Each line below that contains the word "buttons" must be copied.

** Task material follows **

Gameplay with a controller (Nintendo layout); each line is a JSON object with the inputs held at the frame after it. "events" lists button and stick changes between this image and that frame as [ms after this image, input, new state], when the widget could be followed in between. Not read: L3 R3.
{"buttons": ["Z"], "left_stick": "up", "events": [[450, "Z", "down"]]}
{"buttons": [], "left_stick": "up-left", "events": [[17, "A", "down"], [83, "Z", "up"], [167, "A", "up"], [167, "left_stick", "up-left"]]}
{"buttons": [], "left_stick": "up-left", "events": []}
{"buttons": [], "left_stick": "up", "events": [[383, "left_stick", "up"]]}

** End of Task material **

• Answer space:
{"buttons": ["Z"], "left_stick": "up", "events": [[450, "Z", "down"]]}
{"buttons": [], "left_stick": "up-left", "events": [[17, "A", "down"], [83, "Z", "up"], [167, "A", "up"], [167, "left_stick", "up-left"]]}
{"buttons": [], "left_stick": "up-left", "events": []}
{"buttons": [], "left_stick": "up", "events": [[383, "left_stick", "up"]]}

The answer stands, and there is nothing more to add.